▶ [STUDY MATERIAL]
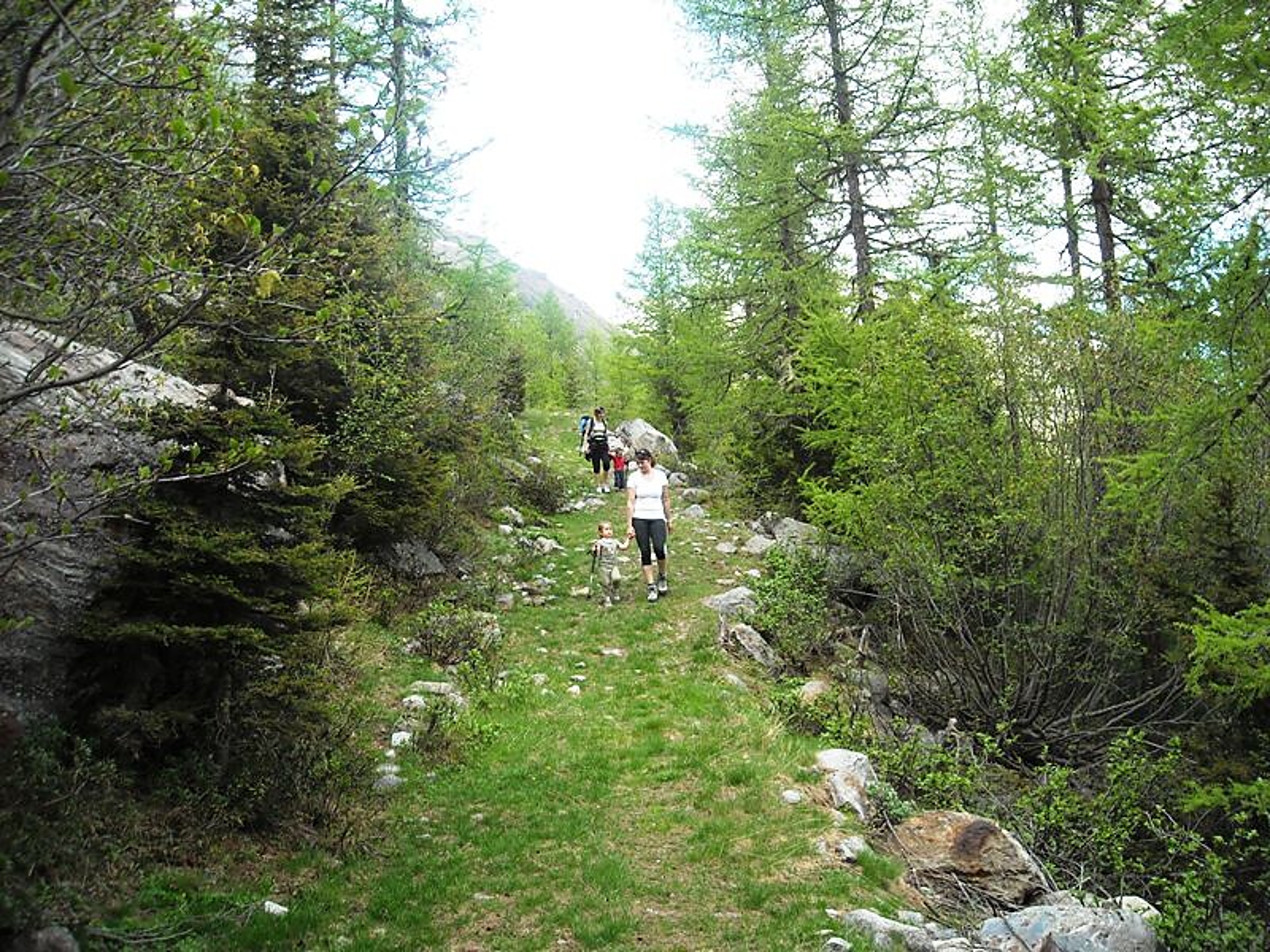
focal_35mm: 35
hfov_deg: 52.6
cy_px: 476
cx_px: 635
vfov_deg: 40.7
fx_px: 1284
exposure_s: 1/125
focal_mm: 5.7
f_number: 2.8
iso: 64
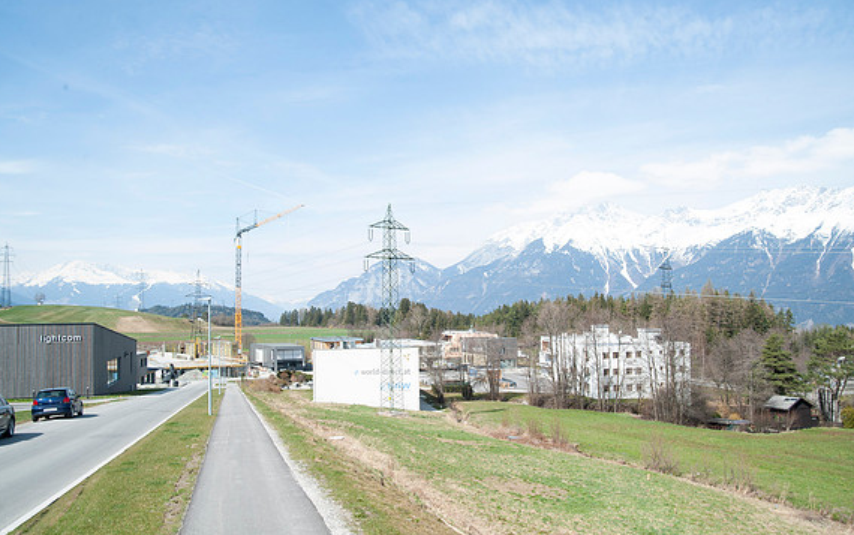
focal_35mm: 29
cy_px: 276
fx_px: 675
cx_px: 424
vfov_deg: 43.2
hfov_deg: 64.6
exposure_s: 1/250
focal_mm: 28
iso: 200
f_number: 11
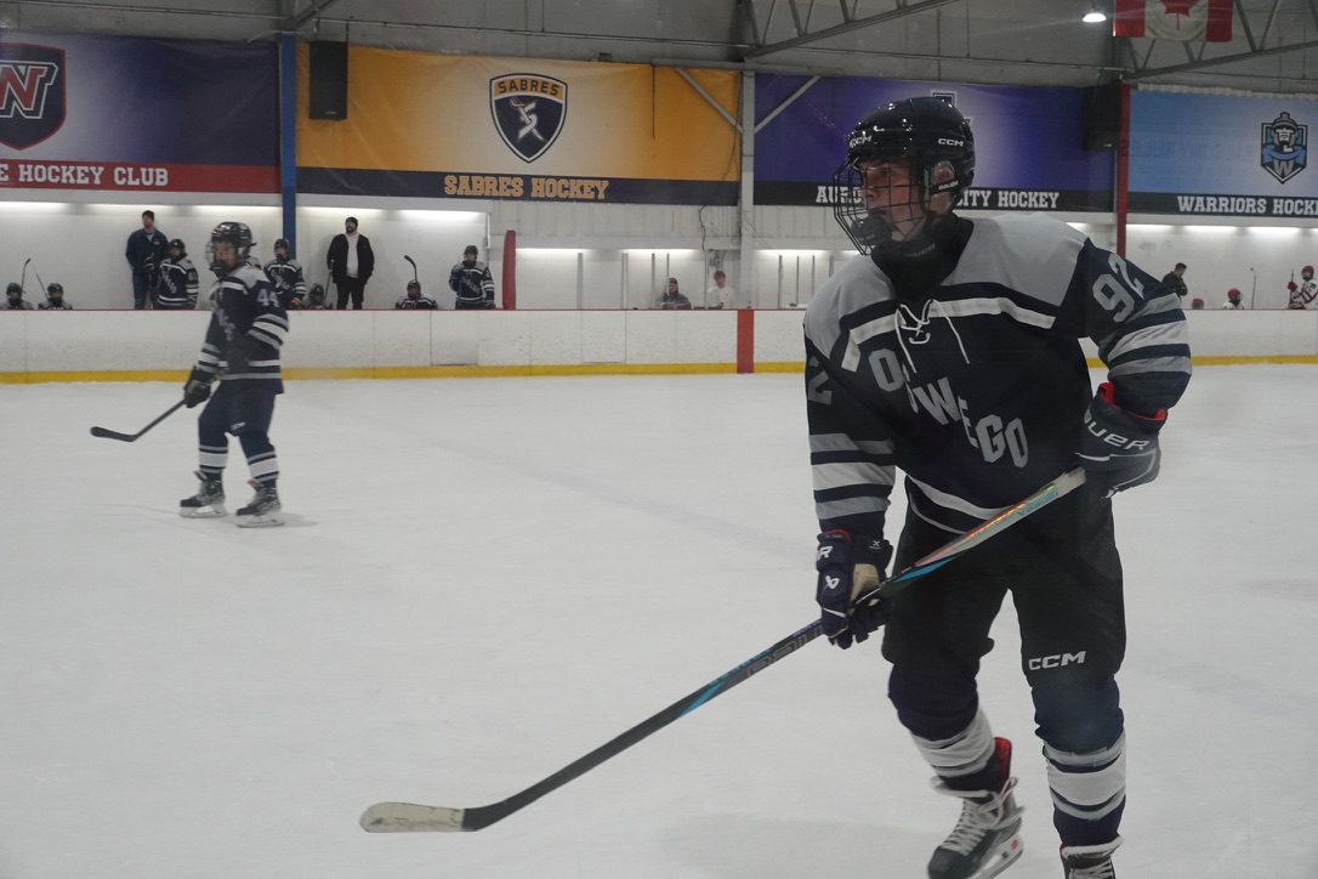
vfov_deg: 27.0
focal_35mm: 50
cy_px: 440
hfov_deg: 39.6
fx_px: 1830
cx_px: 659
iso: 1250
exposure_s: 1/200
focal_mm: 17.6
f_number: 4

▶ [DIRECTIONS] Go through the material above and print all of it exactly, except the pictures.

▶ [SOLUTION FOR THIS TASK]
focal_35mm: 35
hfov_deg: 52.6
cy_px: 476
cx_px: 635
vfov_deg: 40.7
fx_px: 1284
exposure_s: 1/125
focal_mm: 5.7
f_number: 2.8
iso: 64
focal_35mm: 29
cy_px: 276
fx_px: 675
cx_px: 424
vfov_deg: 43.2
hfov_deg: 64.6
exposure_s: 1/250
focal_mm: 28
iso: 200
f_number: 11
vfov_deg: 27.0
focal_35mm: 50
cy_px: 440
hfov_deg: 39.6
fx_px: 1830
cx_px: 659
iso: 1250
exposure_s: 1/200
focal_mm: 17.6
f_number: 4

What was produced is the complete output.